You are right that we shouldn’t expect marketing studies to replicate (but I disagree about the reason)

Some deep thinkers in marketing have postulated that perhaps marketing studies are not replicable because of the ever-shifting context around consumption. This is an interesting and valid theory that has some merit. Certainly, the context has changed. There has been a tremendous shift in how we consume and what media we are exposed to in the last 100 years.

We don’t really need to go so far as to test this idea though because the overwhelming majority of failures to replicate marketing studies can be traced back to bias in the original studies that is easily detectable using very simple forensics such as p-curve. And by that I mean that marketing researchers are misusing statistics. Instead of using inferential statistics to test their ideas, they’re using them to find ideas. People are just running studies and tests until they obtain a significant result that is actually just random noise in most cases. The problem of bias in marketing research has been documented and substantially proven by many different teams.
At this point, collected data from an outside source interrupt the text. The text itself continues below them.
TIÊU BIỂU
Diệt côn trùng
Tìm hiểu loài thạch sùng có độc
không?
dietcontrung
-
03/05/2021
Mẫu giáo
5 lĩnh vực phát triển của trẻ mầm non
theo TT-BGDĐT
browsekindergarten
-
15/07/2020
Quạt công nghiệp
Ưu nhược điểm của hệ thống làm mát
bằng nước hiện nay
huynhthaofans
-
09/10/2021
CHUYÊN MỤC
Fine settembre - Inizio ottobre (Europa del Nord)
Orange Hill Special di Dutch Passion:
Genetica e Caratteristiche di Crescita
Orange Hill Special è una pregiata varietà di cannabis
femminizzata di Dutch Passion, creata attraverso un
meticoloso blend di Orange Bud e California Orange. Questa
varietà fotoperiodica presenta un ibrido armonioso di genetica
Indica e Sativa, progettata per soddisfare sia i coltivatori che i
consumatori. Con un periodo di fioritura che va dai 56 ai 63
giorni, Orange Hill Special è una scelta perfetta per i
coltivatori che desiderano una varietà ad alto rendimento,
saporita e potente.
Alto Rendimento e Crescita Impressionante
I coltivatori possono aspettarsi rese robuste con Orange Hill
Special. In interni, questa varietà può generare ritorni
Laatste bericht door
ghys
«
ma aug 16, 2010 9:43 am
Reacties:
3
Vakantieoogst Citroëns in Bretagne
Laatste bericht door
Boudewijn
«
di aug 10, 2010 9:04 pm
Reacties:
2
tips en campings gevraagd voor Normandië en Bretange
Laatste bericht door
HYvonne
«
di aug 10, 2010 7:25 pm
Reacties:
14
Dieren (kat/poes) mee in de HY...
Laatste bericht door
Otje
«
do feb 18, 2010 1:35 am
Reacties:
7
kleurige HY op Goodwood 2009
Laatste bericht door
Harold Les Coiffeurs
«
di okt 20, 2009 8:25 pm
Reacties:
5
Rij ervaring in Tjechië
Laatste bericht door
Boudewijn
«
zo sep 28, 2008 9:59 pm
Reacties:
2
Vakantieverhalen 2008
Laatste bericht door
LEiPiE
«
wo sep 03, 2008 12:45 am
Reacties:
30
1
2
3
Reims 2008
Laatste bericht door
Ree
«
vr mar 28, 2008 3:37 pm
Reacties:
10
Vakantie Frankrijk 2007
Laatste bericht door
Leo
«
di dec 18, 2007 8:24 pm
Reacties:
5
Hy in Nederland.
The idea of shifting context was directly tested by the Data Colada team when they attempted to replicate 10 recent marketing studies in Journal of Marketing Research and Journal of Consumer Research. In that attempt, only one study unambiguously replicated successfully. Because the studies were very recent and the method was followed as closely as possible, context changes shouldn’t be a factor. Two of the studies failed to replicate because of confounds in the way the study was designed. In one of the two, there was an uneven drop out rate causing huge issues. In the other study, the instructions in one of the conditions led the participants to make the choice preferred by the researcher. This doesn’t tell us why the other 7 studies didn’t replicate but it does rule out the “changing context” idea.

More recently, a team in Japan attempted to replicate ten sensory marketing studies using Japanese samples. While it would seem likely that the changing context would cause low replicability, in fact, most of the replication results could be explained by simply looking at how significant the original studies were. You can eyeball it in this graph to see how far the red confidence interval is from zero. Only one replication failure is not explained by the graph. The other 90% of the results could be easily predicted based on a glance at this graph. That basically means bias (p-hacking, publication bias, low power, HARKing) explains the failures to replicate in 7 out of 8 failures.

Then there is Dubois et al 2012. The results in the original were highly significant and incredibly consistent. Definitely not p-hacking. Yet it didn’t replicate (see table 3 below) so something else is going on. This mystery will be explained in time too. And it’s not an issue of changing context by the way.

In conclusion, yes I do think that it’s possible that changing context can cause a replication study to fail. But no, I don’t think that’s what’s going on with all these marketing study failures. The problems are (a) bias (b) confounds and (c) fraud. Another issue is that it really diminishes the original study to say that it won’t replicate in a modern context, or if any variable is slightly tweaked. Like, if it only works for Harvard undergrads in 1998, what’s the point in even publishing the study in the first place.